Special thanks to Lynda Pownall-Carlson for providing most of the biographical information contained in this profile.

RBK Photography - I first noticed the glamour photography of RBK when it began to appear on a regular basis in the Modern Art for Men section of Modern Man sometime around the January 1963 issue. These two page color spreads in the magazine had usually been reserved for Ron Vogel during the early 60s, but in 1963, RBK began to take over this task. Later, they started to photograph models for the Doll of the Month section of the magazine, as well as being featured in issues of Figure Quarterly magazine (1965, 1967, 1971 and 1974).
The name RBK refers to the husband and wife team of Rudy and Blanca Kratochvil. Coming to the U.S. from Europe, the couple established RBK studios in Hollywood and San Francisco in an amazingly short period of time. Although glamour photography was their specialty, they were equally skilled in the fields of commercial, industrial and portrait photography.
When Rudy and Blanca first met in Europe several years earlier, Rudy enjoyed an international reputation for his salon exhibitions in many countries and Blanca was planning a medical career, but she soon became interested in photography and the two joined forces. It was to Rudy's credit that, as a teacher, his star pupil became his equal. According to Blanca: "Photography itself offers such a splendid variety of studies that to be a successful photographer in any field - and especially figure photography - one has to know everything. Besides the camera techniques and lighting, there are things like the basics of choreography and make-up artistry. One should also have a feeling for nature and landscape, in order to blend them together with the beauty of the nude."

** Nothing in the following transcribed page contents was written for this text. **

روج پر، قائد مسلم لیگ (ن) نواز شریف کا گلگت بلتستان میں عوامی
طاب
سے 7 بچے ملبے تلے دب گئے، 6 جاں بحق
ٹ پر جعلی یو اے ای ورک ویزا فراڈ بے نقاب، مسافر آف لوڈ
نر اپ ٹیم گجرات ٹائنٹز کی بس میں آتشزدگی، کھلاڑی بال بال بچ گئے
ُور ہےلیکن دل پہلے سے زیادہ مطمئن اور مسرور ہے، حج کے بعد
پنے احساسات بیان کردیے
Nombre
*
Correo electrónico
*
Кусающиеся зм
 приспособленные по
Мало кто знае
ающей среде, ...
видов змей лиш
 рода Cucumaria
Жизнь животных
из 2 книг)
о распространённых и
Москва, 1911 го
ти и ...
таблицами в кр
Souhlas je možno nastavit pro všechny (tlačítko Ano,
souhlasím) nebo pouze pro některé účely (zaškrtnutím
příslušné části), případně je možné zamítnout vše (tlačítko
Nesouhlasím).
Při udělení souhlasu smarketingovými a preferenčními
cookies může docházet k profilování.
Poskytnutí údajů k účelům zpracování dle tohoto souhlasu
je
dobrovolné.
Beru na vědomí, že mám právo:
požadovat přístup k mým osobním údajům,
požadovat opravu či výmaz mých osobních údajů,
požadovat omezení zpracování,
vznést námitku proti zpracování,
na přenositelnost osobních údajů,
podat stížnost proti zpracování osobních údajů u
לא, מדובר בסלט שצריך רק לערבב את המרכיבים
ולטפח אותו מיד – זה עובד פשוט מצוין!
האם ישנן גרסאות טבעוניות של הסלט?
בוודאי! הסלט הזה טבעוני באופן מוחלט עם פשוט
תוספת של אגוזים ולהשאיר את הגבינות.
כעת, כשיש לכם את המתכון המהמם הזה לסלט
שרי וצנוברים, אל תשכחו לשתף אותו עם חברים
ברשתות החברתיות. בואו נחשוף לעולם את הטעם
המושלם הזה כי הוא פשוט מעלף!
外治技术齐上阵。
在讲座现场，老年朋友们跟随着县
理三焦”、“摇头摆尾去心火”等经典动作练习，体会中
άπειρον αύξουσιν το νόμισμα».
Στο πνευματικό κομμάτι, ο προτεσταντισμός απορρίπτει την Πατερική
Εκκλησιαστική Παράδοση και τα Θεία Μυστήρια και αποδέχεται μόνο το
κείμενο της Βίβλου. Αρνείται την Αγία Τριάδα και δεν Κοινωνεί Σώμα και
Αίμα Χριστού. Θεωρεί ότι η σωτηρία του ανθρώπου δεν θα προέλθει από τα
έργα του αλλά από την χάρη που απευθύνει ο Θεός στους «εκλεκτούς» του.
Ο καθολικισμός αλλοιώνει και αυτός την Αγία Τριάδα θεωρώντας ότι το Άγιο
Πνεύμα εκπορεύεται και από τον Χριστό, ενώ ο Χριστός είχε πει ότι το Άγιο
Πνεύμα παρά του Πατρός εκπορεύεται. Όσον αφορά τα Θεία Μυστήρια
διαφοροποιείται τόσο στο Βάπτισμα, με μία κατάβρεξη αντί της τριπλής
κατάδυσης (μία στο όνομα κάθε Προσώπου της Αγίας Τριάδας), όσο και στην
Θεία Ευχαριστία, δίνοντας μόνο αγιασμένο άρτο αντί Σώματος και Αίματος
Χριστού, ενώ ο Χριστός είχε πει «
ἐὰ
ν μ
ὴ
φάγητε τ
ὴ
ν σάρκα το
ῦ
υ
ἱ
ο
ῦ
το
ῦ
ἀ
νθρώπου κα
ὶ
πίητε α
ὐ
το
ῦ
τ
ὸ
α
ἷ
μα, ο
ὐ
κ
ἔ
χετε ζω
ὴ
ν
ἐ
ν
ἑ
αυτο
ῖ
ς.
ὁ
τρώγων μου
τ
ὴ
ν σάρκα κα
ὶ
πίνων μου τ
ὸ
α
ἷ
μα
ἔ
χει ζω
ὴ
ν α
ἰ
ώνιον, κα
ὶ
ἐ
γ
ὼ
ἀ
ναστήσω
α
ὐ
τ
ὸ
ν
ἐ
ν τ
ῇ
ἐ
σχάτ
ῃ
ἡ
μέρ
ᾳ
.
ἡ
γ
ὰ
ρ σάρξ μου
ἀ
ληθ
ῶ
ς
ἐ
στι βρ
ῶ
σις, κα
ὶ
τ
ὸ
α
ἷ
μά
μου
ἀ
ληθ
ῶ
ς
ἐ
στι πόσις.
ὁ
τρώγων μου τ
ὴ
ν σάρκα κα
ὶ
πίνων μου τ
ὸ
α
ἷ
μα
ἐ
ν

Ever since Rudy's graduation from photographic engineering school, his special field of interest lay in the technical and theoretical aspects of the art. He is credited with inventing a special development formula which shortened the color printing process considerably. It was this method that he used at RBK studios in California.


Some of the Kratochvils' glamour models which were featured in Modern Man include: Madlene Lantz (Jan. '63), Heide Miller (July '63), Erika Hausner (Sept. '63), Maria Horstwig (Sept. '64), Dodie Thompson (Oct. '64), Wendy Alexander (Jan. '65), Tina Wood (May '65), Kelly Kaye (Sept. '65), Lilli Shan (Sept. '65), Mary Barrett (Aug. '66), Rita Bergman (Feb. '67), Nancy Peterson (June '67), Erica Brodsky (June '67), Ivanna Reese (Dec. '67), Linda McAllen (Dec. '67) and Linda Newell (Aug. '69). Their artistic nude models, featured in Figure Quarterly and occasionally in Modern Man, were not named, in order to keep them impersonal.
One of the secrets to the success of the Kratochvils was an untiring devotion to their work. Said Blanca in the Fall 1967 issue of Figure Quarterly: "Neither of us has a hobby, thus all of our spare time is devoted to our life, which is photography."